Film: Deep Web (2015)

July 15, 2015 | By

 

DeepWeb2015_poster_sFilm: Excellent

Transfer:  n/a

Extras:  n/a

Label:   n/a

Region:  n/a

Released:   n/a

Genre:  Documentary / Internet

Synopsis: Fascinating tale of Ross Ulbricht, a programming whiz whose anarchic leanings led to the creation of online merchant Silk Road, a site that enabled the purchase of hard drugs.

Special Features:   n/a

 


 

Review:

A kind of companion piece to Alex Winter’s Napster documentary Downloaded (2013), Deep Web refers to the virtual benthic layer of data – financial, private, governmental, and military – which is inaccessible accept to industry personnel or users of Tor, now an open source program originally developed by the U.S. military.

Deep Web is comprised of three parts: an overview of what resides in the deep web; the creation of Silk Road, a website that facilitated the buying / selling of assorted drugs using Bitcoin in a kind of Amazon / Ebay marketplace, replete with buyer’s guides, seller ratings, and merchandise quality reviews; and the arrest and conviction of Ross Ulbricht, creator of Silk Road, and an American charged by the FBI for facilitating the sale of narcotics and allegedly hiring contract killers to wipe out rivals.

It’s a surreal narrative that ultimately veers from a tale of anarchists and idealists determined to weaken bad government policies (namely America’s ineffective War on Drugs) to what may be a hastily built case against Ulbricht.

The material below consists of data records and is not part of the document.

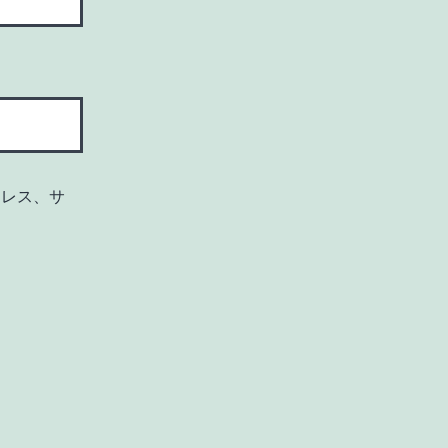
ドレス、サ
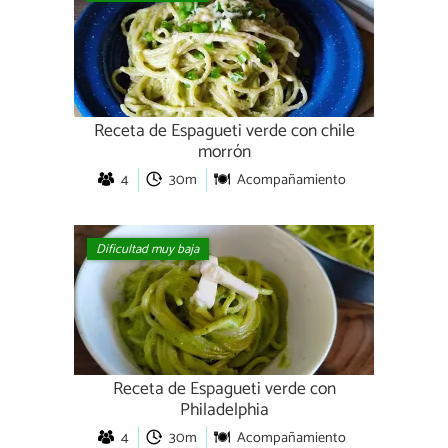
Receta de Espagueti verde con chile
morrón
4
30m
Acompañamiento
Dificultad muy baja
Receta de Espagueti verde con
Philadelphia
4
30m
Acompañamiento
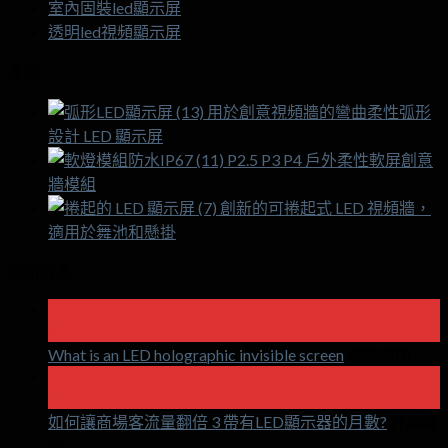
室內固裝led顯示屏
透明led視頻顯示屏
產品
用於創意視頻牆的彎曲柔性弧形
設計 LED 顯示屏
P2.5 P3 P4 戶外柔性軟屏創意
牆模組
創新的可捲起式 LED 視頻牆，
適用於舞池和懸掛
最新消息
18
4月
在
What is an LED holographic invisible screen
評論關閉
What
15
is
4月
an
如何讓商場客流量翻倍 3 帶有LED顯示器的月數?
評論關
LED
在
閉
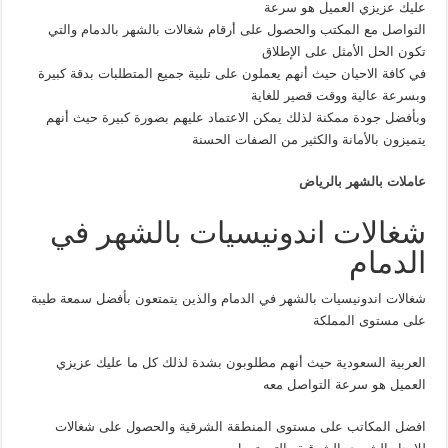
عليك عزيزي العميل هو سرعة
التواصل مع المكتب والحصول على أرقام شغالات بالشهر بالدمام والتي
تكون الحل الأمثل على الإطلاق
في كافة الاحيان حيث أنهم يعملون على تلبية جميع المتطلبات بدقة كبيرة
وبسرعة عالية ووقت قصير للغاية
وبأفضل جودة ممكنة لذلك يمكن الاعتماد عليهم بصورة كبيرة حيث أنهم
يتميزون بالأمانة والكثير من الصفات الحسنة
عاملات بالشهر بالرياض
شغالات اندونيسيات بالشهر في
الدمام
شغالات اندونيسيات بالشهر في الدمام والذين يتمتعون بأفضل سمعة طيبة
على مستوى المملكة
العربية السعودية حيث أنهم مطلوبون بشدة لذلك كل ما عليك عزيزي
العميل هو سرعة التواصل معه
افضل المكاتب على مستوى المنطقة الشرقية والحصول على شغالات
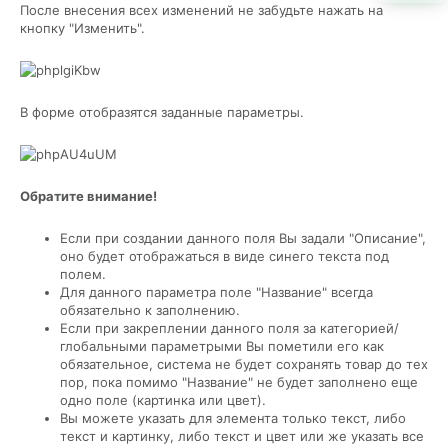
После внесения всех изменений не забудьте нажать на
кнопку "Изменить".
В форме отобразятся заданные параметры.
Обратите внимание!
Если при создании данного поля Вы задали "Описание",
оно будет отображаться в виде синего текста под
полем.
Для данного параметра поле "Название" всегда
обязательно к заполнению.
Если при закреплении данного поля за категорией/
глобальными параметрыми Вы пометили его как
обязательное, система не будет сохранять товар до тех
пор, пока помимо "Название" не будет заполнено еще
одно поле (картинка или цвет).
Вы можете указать для элемента только текст, либо
текст и картинку, либо текст и цвет или же указать все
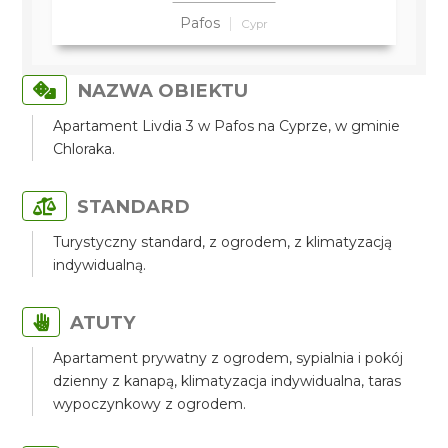
Pafos
Cypr
NAZWA OBIEKTU
Apartament Livdia 3 w Pafos na Cyprze, w gminie
Chloraka.
STANDARD
Turystyczny standard, z ogrodem, z klimatyzacją
indywidualną.
ATUTY
Apartament prywatny z ogrodem, sypialnia i pokój
dzienny z kanapą, klimatyzacja indywidualna, taras
wypoczynkowy z ogrodem.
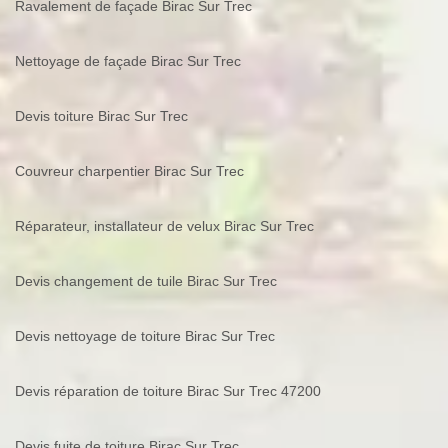
Ravalement de façade Birac Sur Trec
Nettoyage de façade Birac Sur Trec
Devis toiture Birac Sur Trec
Couvreur charpentier Birac Sur Trec
Réparateur, installateur de velux Birac Sur Trec
Devis changement de tuile Birac Sur Trec
Devis nettoyage de toiture Birac Sur Trec
Devis réparation de toiture Birac Sur Trec 47200
Devis fuite de toiture Birac Sur Trec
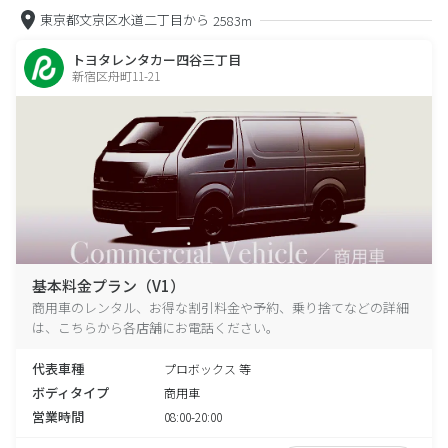
東京都文京区水道二丁目から
2583m
トヨタレンタカー四谷三丁目
新宿区舟町11-21
基本料金プラン（V1）
商用車のレンタル、お得な割引料金や予約、乗り捨てなどの詳細
は、こちらから各店舗にお電話ください。
代表車種
プロボックス 等
ボディタイプ
商用車
営業時間
08:00-20:00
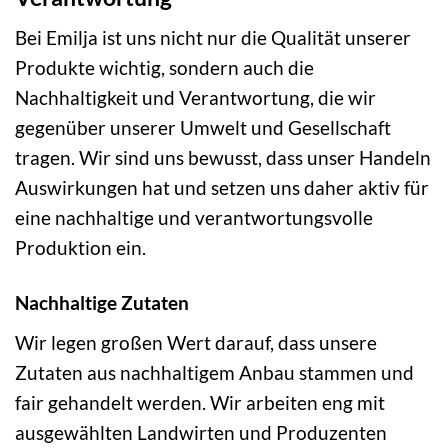
Bei Emilja ist uns nicht nur die Qualität unserer
Produkte wichtig, sondern auch die
Nachhaltigkeit und Verantwortung, die wir
gegenüber unserer Umwelt und Gesellschaft
tragen. Wir sind uns bewusst, dass unser Handeln
Auswirkungen hat und setzen uns daher aktiv für
eine nachhaltige und verantwortungsvolle
Produktion ein.
Nachhaltige Zutaten
Wir legen großen Wert darauf, dass unsere
Zutaten aus nachhaltigem Anbau stammen und
fair gehandelt werden. Wir arbeiten eng mit
ausgewählten Landwirten und Produzenten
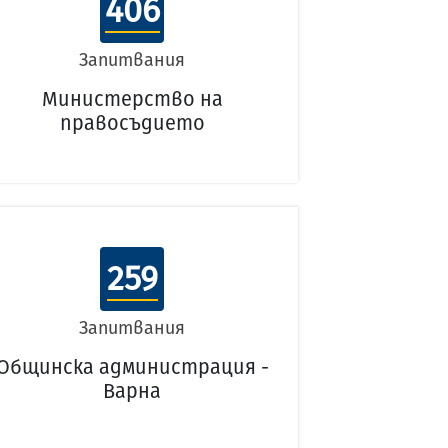
406
Запитвания
Министерство на
правосъдието
259
Запитвания
Общинска администрация -
Варна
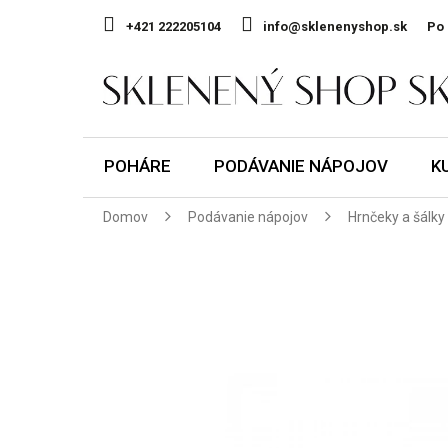
Prejsť
na
+421 222205104
info@sklenenyshop.sk
Po 
obsah
POHÁRE
PODÁVANIE NÁPOJOV
K
Domov
Podávanie nápojov
Hrnčeky a šálky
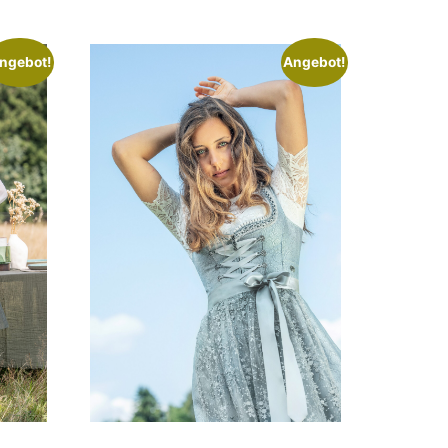
ngebot!
Angebot!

Featuring a wide selection of interviews and narration by Keanu Reeves (who co-starred with Winter in the Bill & Ted franchise, and Winter’s crazy 1993 comedy Freaked), Deep Web ultimately builds towards a conclusion in which nothing is resolved, but its message becomes clear as the film closes and Ulbricht remains in prison: the guidelines currently applied to gathering and assessing the credibility of physical evidence should be applied with equal accuracy to evidence used to prosecute offenders of digital crimes.

Now, Ulbricht should’ve known his dream of building and maintaining a site that enabled the sale of actual hardcore drugs was fated to destroy his life – there’s no way any international legal body would’ve sat still, especially when rival (and less idealistic) sites could sell contract killings or worse, bomb or biological warfare components – and Winter doesn’t build the film as a rallying cry for the release of Ulbricht, but there are enough arguments from anarchists, legal figures, and colleagues that question the validity of some of the evidence, and the professionalism of certain authorities within the prosecution team.

Whether one believes there’s a virgin victim at the centre of Deep Web is subjective, but there is something peculiar when much of the prosecution’s evidence is suppressed and off-limits to the defense, making the case against Ulbricht seem too neat, and effectively neutering his lawyer’s only means of defense.

Deep Web (currently screening in theatres, including the Bloor Hot Docs Cinema) unfolds like a cyber-thriller with clashing views, grey moral zones, and idealistic figures involved in a game of whack-a-mole, but it also feels like the first of a two-part saga, with perhaps a follow-up film materializing after Ulbricht’s fate and ongoing appeals have reached their final resolutions.